I am a huge Schlock Mercenary fun, and I've been looking for a simple project to teach me a bit about Google App Engine (GAE). I originally thought that this might be a trivial use of GAE, but if solves a problem I have had for years. Schlock releases a new strip every night at 8 PM PDT, but offers no RSS feed, partially due to the extreme regularity of the update schedule. I've been wanting to add an RSS feed for his strip, and after talking with the author, Howard Tayler, over the past week, he has been surprisingly receptive. He surprised me with a request to include the images within the feed itself. A mirror of project can be found here, though the real thing is sent through feedburner.

http://schlockrss.emmesdee.com
  • New strips are published at 8PM
  • Today's strip is a link to the front page before 5PM PDT.
  • Today's strip links to the archive after 5PM PDT.
  • All other links go to the archive.
  • The Atom feed does not contain images, but the RSS feed does.

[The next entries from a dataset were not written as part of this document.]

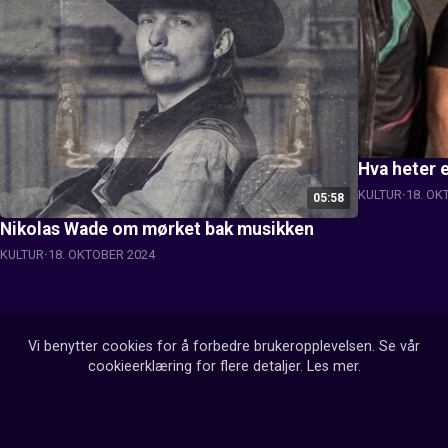
Hva heter 
KULTUR
18. OK
05:58
Nikolas Wade om mørket bak musikken
KULTUR
18. OKTOBER 2024
Vi benytter cookies for å forbedre brukeropplevelsen. Se vår
cookieerklæring for flere detaljer.
Les mer
.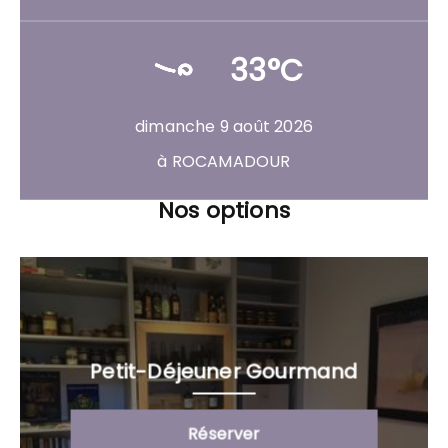
33°C
dimanche 9 août 2026
à ROCAMADOUR
Nos options
Petit-Déjeuner Gourmand
Réserver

  • The comic consists of 3 JPGs on Sunday.
  • The comic consists of a single PNG or JPG on other days, depending on the amount of shading.

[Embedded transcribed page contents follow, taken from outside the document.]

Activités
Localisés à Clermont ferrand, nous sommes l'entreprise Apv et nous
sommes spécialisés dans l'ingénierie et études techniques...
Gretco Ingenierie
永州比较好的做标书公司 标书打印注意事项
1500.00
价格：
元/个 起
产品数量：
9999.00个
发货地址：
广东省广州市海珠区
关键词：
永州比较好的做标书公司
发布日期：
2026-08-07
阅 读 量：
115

  • Project Wonderful ad integration -- I wanted to add this, but my original approach turned out not to be feasible. The feed would require a new agreement with Project Wonderful, and simply piggybacking off of the existing ad arrangement of the main site would be a violation.
  • Adwords is provided for free once you use feedburner.
This turned out to be a great learning experience for GAE, Atom, and RSS. I was disappointed to learn that Atom has some serious limitations when it comes to including images within a feed itself. What made this truly enjoyable was interacting with Howard. He was very receptive to the feed, and he was able to clarify several things about the site as well as make a few requests that turned this from a trivial project to a true learning experience. I originally created the feed as an Atom feed, as it is more of an open standard, while the RSS format appeared to have some odd ownership quirks. This worked fine at first, until Howard asked me to put images into the feed itself. After much wrestling with the Atom format, I came to the conclusion that putting arbitrary images into an Atom feed was not going to work. Since RSS and Atom are both easy to implement, the solution was to learn more about RSS and implement an RSS image feed. The second quirk came about when I realized that I would have to scrape data off of the web site itself in order to generate the image links. Howard publishes most dailies as PNG, but when he puts extra effort into shading, he likes to publish as JPG. Thankfully, this is as simply as checking the PNG and seeing if I get a 404, but caching the results gave me a good reason to learn memcache.